India invited to G-7 summit in France

France had also invited India to take part in the preparatory meetings during the run-up to the summit.

Alexandre Ziegler, Paris's envoy to New Delhi, on Friday, told journalists that India had been “officially invited” to the G-7. He said that France had also invited India to take part in the preparatory meetings during the run-up to the summit.
Highlights: 
France had also invited India to take part in the preparatory meetings during the run-up to the summit.
French Government's invitation to India to attend the G-7 summit this year had reflected growing stature and economic clout of the country.
France will host at Biarritz on its southwestern coast from August 24 to 26.

India has been invited to the G-7 (Group of Seven) summit which France would host at Biarritz on its southwestern coast from August 24 to 26.

Alexandre Ziegler, Paris's envoy to New Delhi, on Friday, told journalists that India had been “officially invited” to the G-7. He said that France had also invited India to take part in the preparatory meetings during the run-up to the summit.

The G-7 at present comprises France, Canada, Germany, Italy, Japan, United Kingdom and United States – the seven of the advanced economies designated so by the International Monetary Fund (IMF). Russia was also a member of the bloc from 1998 through 2014, a period when it was known as the Group of Eight (G-8).

The bloc, however, suspended Russia following its annexation of Crimea.

Sources said that New Delhi had about a month back received the French Government's invitation for India to attend the G-7 summit and the invitation had already been accepted.

If incumbent Prime Minister Narendra Modi continues to be in the office after the ongoing Lok Sabha elections, he, himself, may attend the summit. In case of a change in the regime in New Delhi after the elections, the new government would take a call on the level of participation, sources told the DH.

Modi's predecessor Manmohan Singh had attended an outreach session of the G-8 summit at Gleneagles in the United Kingdom in July 2005. The bloc had then also included Russia.

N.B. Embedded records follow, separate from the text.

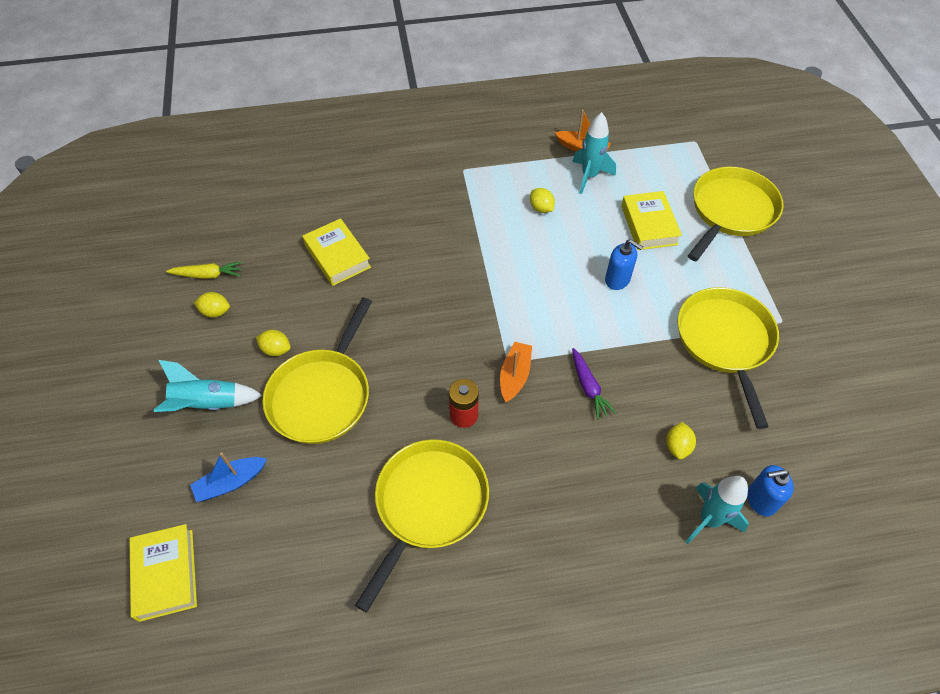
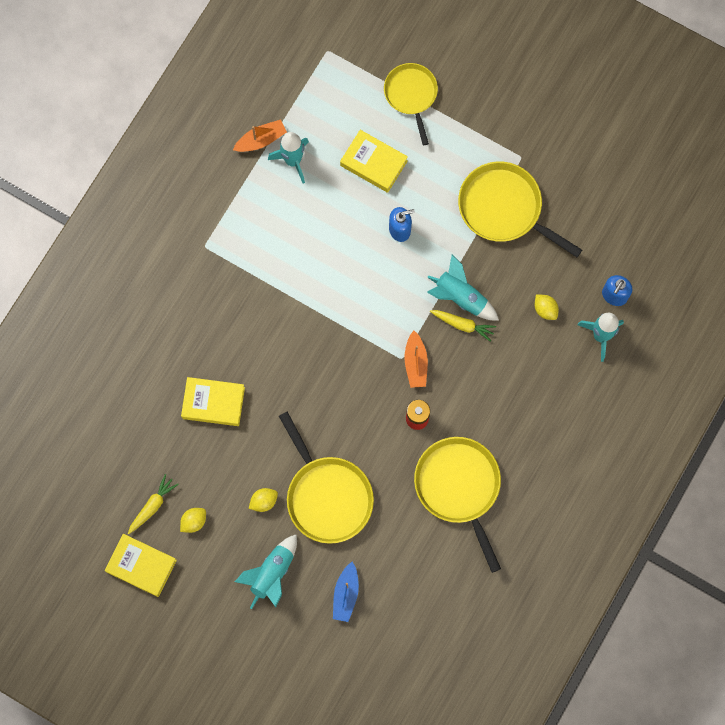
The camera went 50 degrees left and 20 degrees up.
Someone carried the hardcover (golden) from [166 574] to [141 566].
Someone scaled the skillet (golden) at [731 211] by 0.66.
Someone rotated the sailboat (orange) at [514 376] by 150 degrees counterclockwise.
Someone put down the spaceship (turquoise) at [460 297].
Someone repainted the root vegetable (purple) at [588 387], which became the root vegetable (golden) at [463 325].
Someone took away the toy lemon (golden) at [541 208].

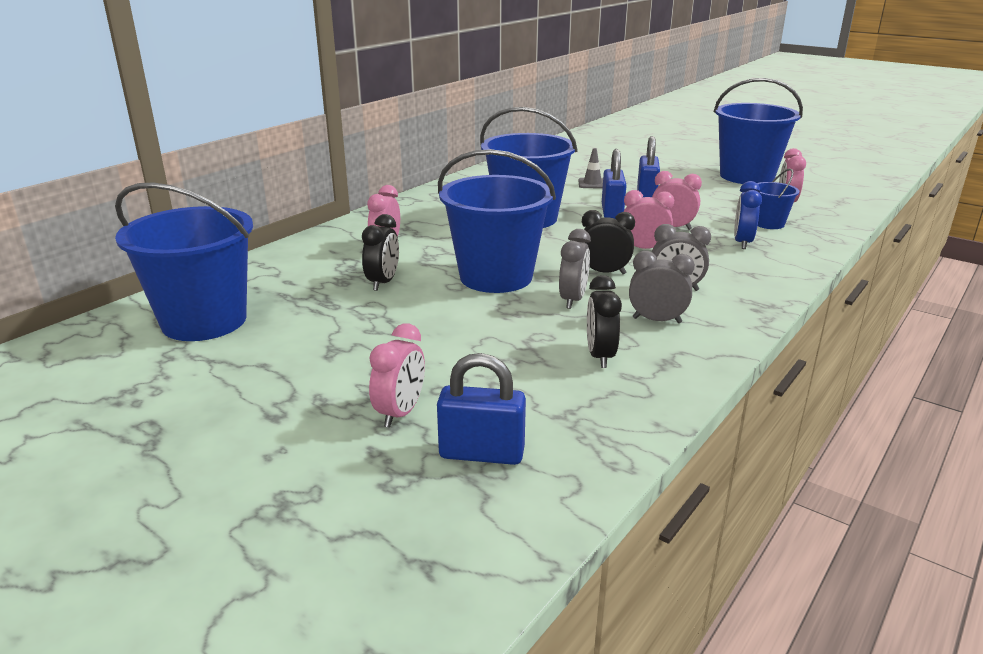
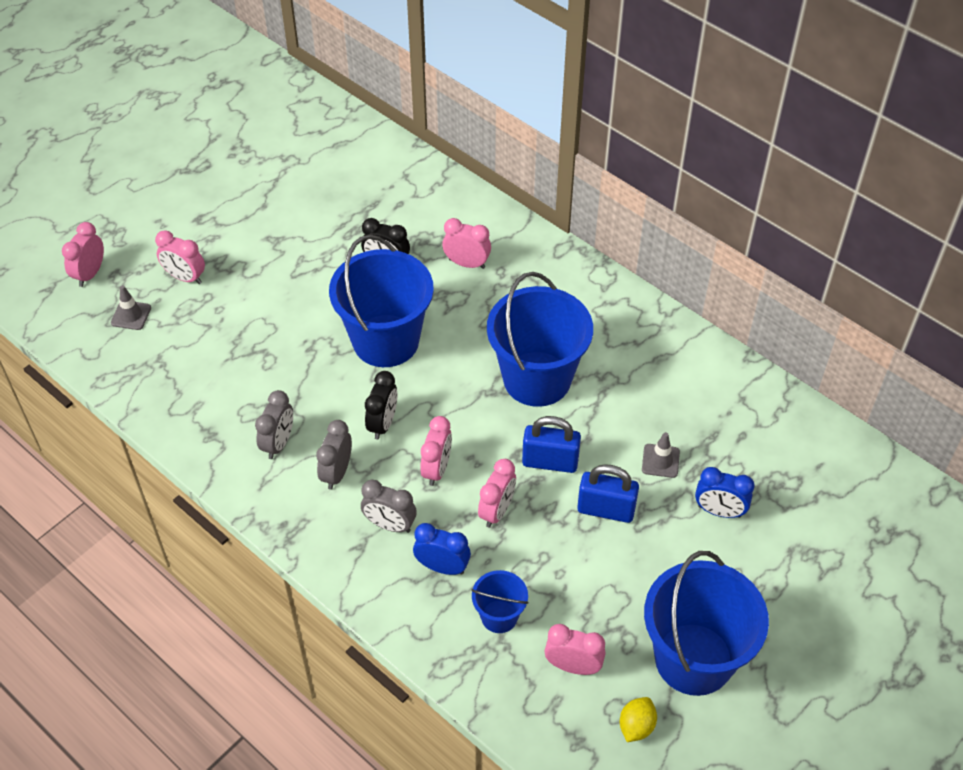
The camera went 95 degrees right and 25 degrees up.
Someone put down the clock (rosy) at [90 274].
Someone swapped the padlock (royal blue) at [481 453] for the safety cone (ash-grey) at [131 315].
Someone carried the clock (ash-grey) from [573 300] to [390 525].
Someone put down the toy lemon (golden) at [636 726].
Someone put down the clock (royal blue) at [719 511].
Someone took away the sand bucket (royal blue) at [204 321].
Someone took away the clock (jet-black) at [600 356].

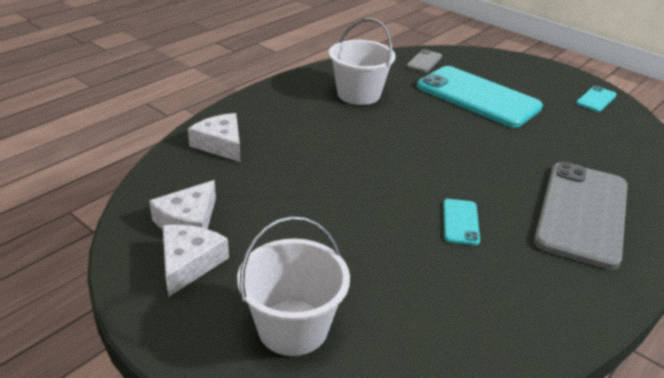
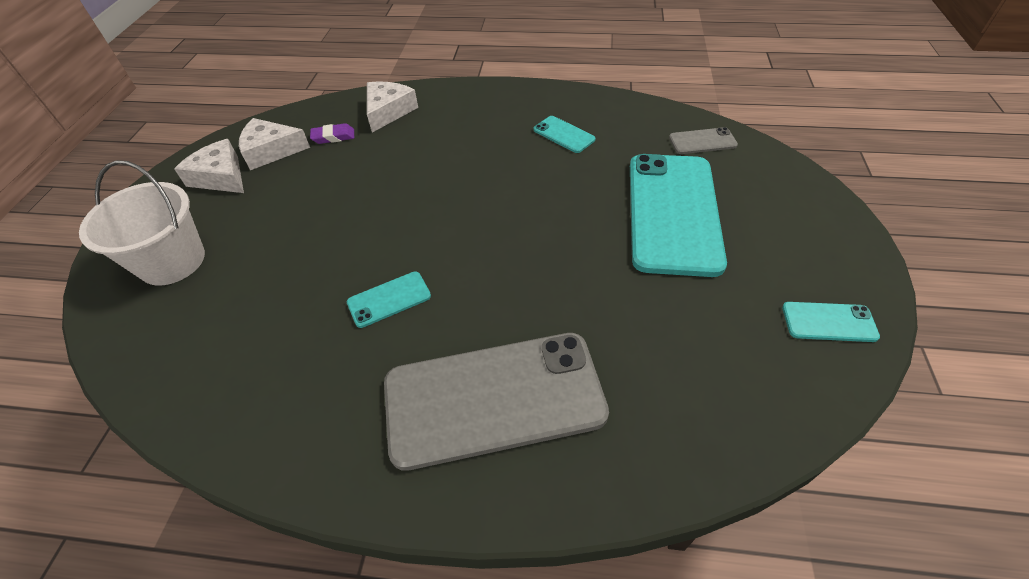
The camera went 60 degrees right and 15 degrees up.
Someone rotated the cheese wedge (snow-white) at [189 263] by 120 degrees counterclockwise.
Someone put down the gum eraser (purple) at [333 137].
Someone swapped the sand bucket (snow-white) at [358 94] for the smartphone (turquoise) at [563 135].

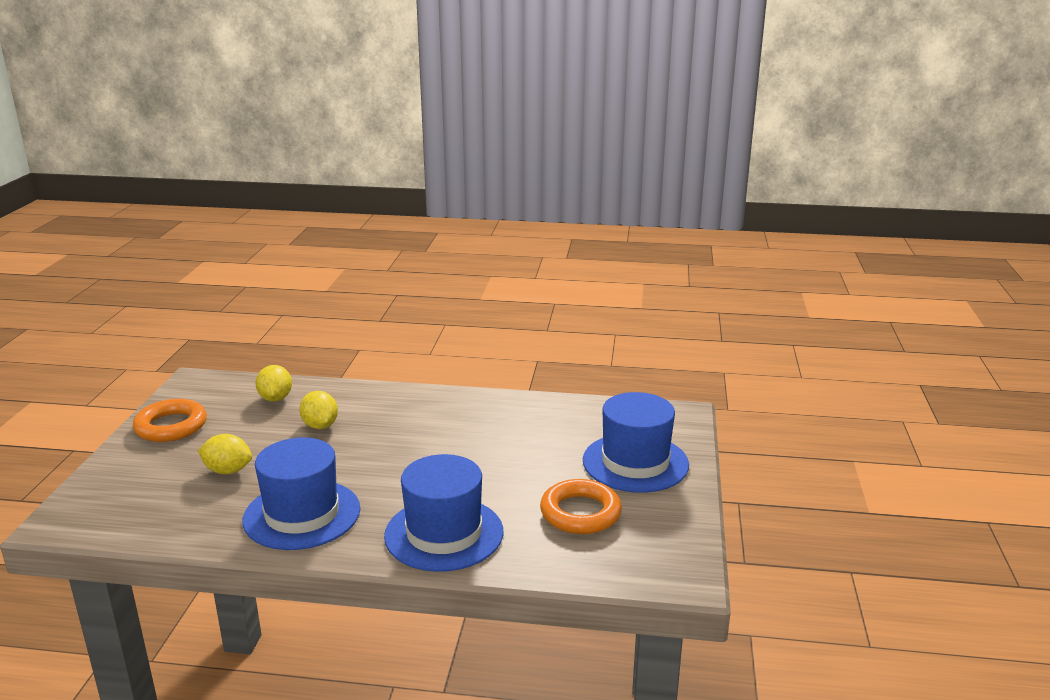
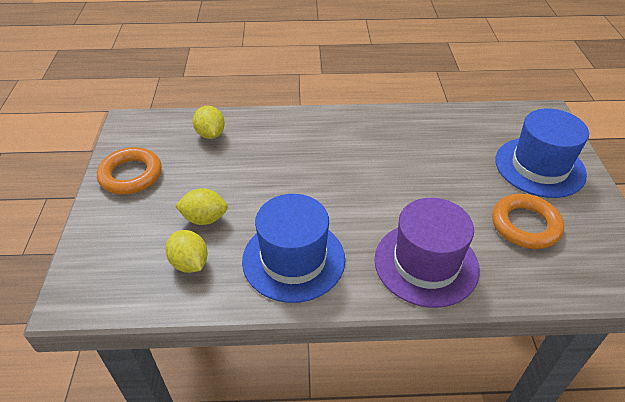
The camera went 10 degrees left and 20 degrees up.
Someone carried the toy lemon (golden) from [320 426] to [189 263].
Someone repainted the hat (royal blue) at [444 534], which became the hat (purple) at [426 263].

The UK, which had hosted the 2005 summit, had invited not only India but also Brazil, China, Mexico and South Africa in the outreach session.

Sources in New Delhi said that the French Government's invitation to India to attend the G-7 summit this year had reflected growing stature and economic clout of the country.

The G-7 represents 58% of the global net wealth, more than 46% of the global Gross Domestic Product (GDP) based on nominal values and more than 32% of the global GDP based on purchasing power parity. It came into existence in 1975 as a Group of Six with France, Germany, Italy, Japan, UK, and the US. Canada joined the bloc in 1976 making it Group of Seven or G-7, which remained as an important forum of the industrialized democracies for coordinating economic, security and energy policies. Its relevance, however, came under questions in the recent years, particularly after the G-20 came into existence in 1999 as an international forum for the governments and central bank governors from 19 countries and the European Union and started expanding its agenda in 2008.

India is a member of the G-20 and the Prime Minister – Modi or whoever else succeeds him after the LS polls – is expected to take part in the summit of the bloc at Osaka in Japan from June 28 to 29.